Out of 478 cisplatin-eligible patients, 244 received EV plus pembrolizumab and 234 received PBC. In the PBC arm, 94% of patients received cisplatin at cycle 1. The median PFS was significantly longer for the EV plus pembrolizumab group (14.6 months) compared with the PBC group (6.5 months; hazard ratio [HR], 0.48; 95% CI, 0.38-0.62). Similarly, the median OS was 31.5 months for EV plus pembrolizumab and 18.4 months for PBC (HR, 0.53; 95% CI, 0.39-0.72).

The ORR for the EV plus pembrolizumab group was 70.8%, including a 32.5% complete response rate. In contrast, the ORR for the PBC group was 53.0%, with a 15.5% complete response rate. The median DOR was not reached for the EV plus pembrolizumab group, while it was 8.3 months for the PBC group.
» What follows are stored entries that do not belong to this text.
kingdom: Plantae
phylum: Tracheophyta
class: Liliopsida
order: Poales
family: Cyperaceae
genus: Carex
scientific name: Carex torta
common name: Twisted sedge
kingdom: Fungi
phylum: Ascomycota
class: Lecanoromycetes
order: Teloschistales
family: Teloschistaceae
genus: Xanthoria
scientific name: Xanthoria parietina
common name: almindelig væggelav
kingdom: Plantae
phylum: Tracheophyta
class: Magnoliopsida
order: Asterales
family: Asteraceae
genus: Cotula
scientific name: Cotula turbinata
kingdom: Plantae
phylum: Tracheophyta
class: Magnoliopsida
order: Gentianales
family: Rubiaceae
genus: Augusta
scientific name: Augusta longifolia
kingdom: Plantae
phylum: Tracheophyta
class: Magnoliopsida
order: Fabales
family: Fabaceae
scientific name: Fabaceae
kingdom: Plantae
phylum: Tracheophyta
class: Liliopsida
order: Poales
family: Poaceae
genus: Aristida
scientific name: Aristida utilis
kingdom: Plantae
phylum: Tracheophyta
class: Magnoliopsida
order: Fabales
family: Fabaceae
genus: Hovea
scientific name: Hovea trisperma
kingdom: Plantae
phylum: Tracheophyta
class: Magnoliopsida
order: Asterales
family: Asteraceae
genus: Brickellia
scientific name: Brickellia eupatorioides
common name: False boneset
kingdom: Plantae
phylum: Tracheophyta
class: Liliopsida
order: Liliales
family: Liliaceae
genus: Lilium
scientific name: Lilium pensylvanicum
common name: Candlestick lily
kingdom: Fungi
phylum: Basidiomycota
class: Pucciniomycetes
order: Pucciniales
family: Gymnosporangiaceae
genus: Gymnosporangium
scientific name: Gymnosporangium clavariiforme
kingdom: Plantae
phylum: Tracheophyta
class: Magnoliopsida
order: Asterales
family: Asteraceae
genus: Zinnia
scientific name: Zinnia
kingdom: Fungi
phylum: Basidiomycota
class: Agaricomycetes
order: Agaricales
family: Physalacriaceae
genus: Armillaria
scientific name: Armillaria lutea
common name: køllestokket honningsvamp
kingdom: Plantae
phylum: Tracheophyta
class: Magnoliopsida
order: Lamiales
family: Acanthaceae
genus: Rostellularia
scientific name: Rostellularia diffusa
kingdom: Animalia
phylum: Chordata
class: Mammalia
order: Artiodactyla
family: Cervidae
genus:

Regarding safety, grade ≥3 treatment-related adverse events (TRAEs) were observed in 53.9% of patients receiving EV plus pembrolizumab and 62.7% of those receiving PBC. Common severe TRAEs for EV included skin reactions (14.8%), hyperglycemia (7.8%), and peripheral neuropathy (5.8%). For pembrolizumab, the most frequent severe TRAEs were skin reactions (9.5%), pneumonitis (4.9%), and colitis (2.9%).

The findings from the EV-302/KEYNOTE-A39 trial indicate that the combination of EV and pembrolizumab significantly improves clinical outcomes for cisplatin-eligible patients with previously untreated la/mUC. “The results of EV-302 support EV [plus pembrolizumab] as a new standard of care for la/mUC, including patients who are eligible for cisplatin,” the study authors stated. The safety profile of EV plus pembrolizumab was manageable, with no new safety concerns, making it a viable option for first-line treatment in this patient population.